© Célia Muller, L’amour et la rage (détail), 2023

Célia MULLER
Évocations

Commissariat
Vincent Gobber
Exposition du 27 octobre au 8 décembre 2023
Vernissage le jeudi 26 octobre à partir de 18 h
L’artiste était en résidence à l’Assaut de la menuiserie du 13 au 26 octobre 2023.

Célia Muller est née en 1992 et est originaire de Meisenthal. Elle vit et travaille à Metz où elle obtient en 2020 son DNSEP Art à l’École Supérieure d’Art de Lorraine.
Sa pratique du dessin se développe en lien étroit avec la photographie, la vidéo ou l’écriture, traversant par des formes hybrides et poétiques les rapports à la mémoire, à l’espace et au temps ancrés dans le quotidien.

« Et l’on en croise, des fantômes, dans les dessins de Célia Muller. Peut-être parce que ceux-ci sont comme les spectres des photographies dont l’artiste se sert quasi toujours pour travailler. Des photographies qui sont déjà, en elles-mêmes des apparitions, des réceptacles pour les âmes qui les regardent et celles qui s’y lovent pour l’éternité. » — Marie Cantos, Le souffle indistinct des images

« Célia Muller n’utilise pas la couleur. Elle a bien essayé, mais son tropisme se situe ailleurs : dans les vibrations, les intensités, les profondeurs, dans les gammes argentées, dans les fractures du noir et blanc. Elle dessine avec cette maestria depuis l’enfance. » — Annabelle Gugnon, 2021, Art Press, 489, pp. 14–16.


Pris dans son sens commun, évoquer c’est « rappeler au souvenir ». Par l’évocation, il s’agit de faire apparaître à l’esprit quelque chose, et bien souvent cette chose nous vient du passé. Évoquer, dans un sens vieilli, signifie « appeler, faire apparaître par la magie » : on évoque alors volontiers les esprits, les morts, les mânes des ancêtres. Nous sommes parmi des fantômes, mais ils nous donnent l’impression de nous être familiers.

▸ DONNÉES ENREGISTRÉES:
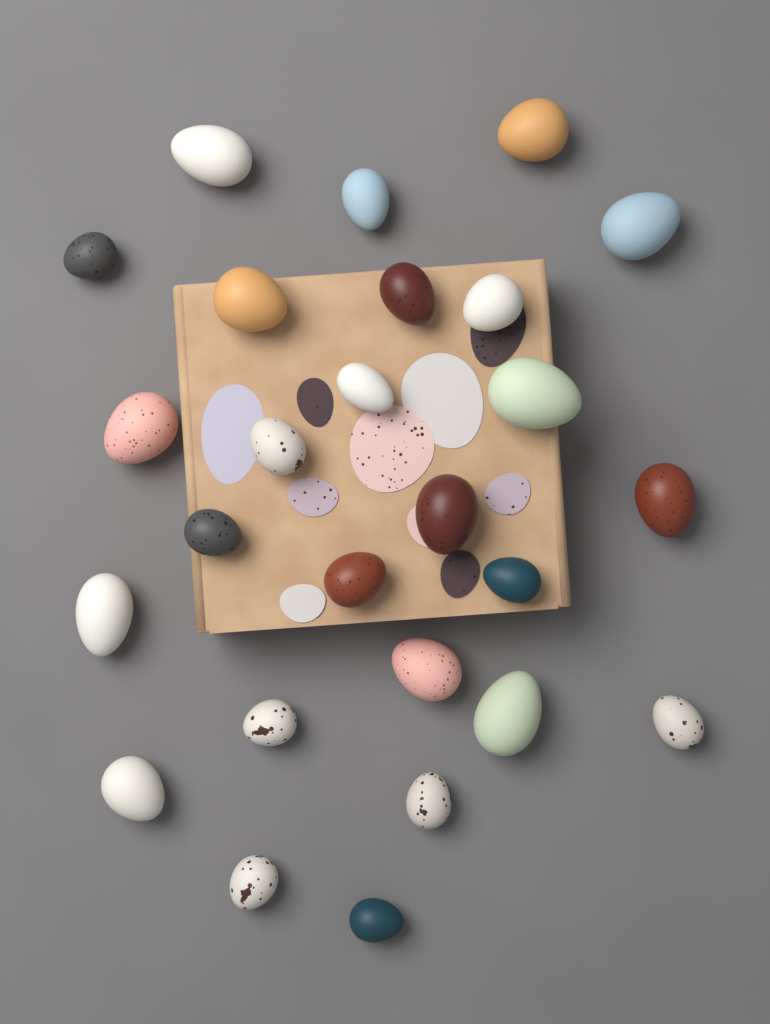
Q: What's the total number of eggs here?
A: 26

▸ CONSIGNE:
D'après la présentation de l'exposition, dans quelle ville Célia Muller vit-elle et travaille-t-elle ?

▸ RÉPONSE COMPLÈTE:
Célia Muller vit et travaille à Metz.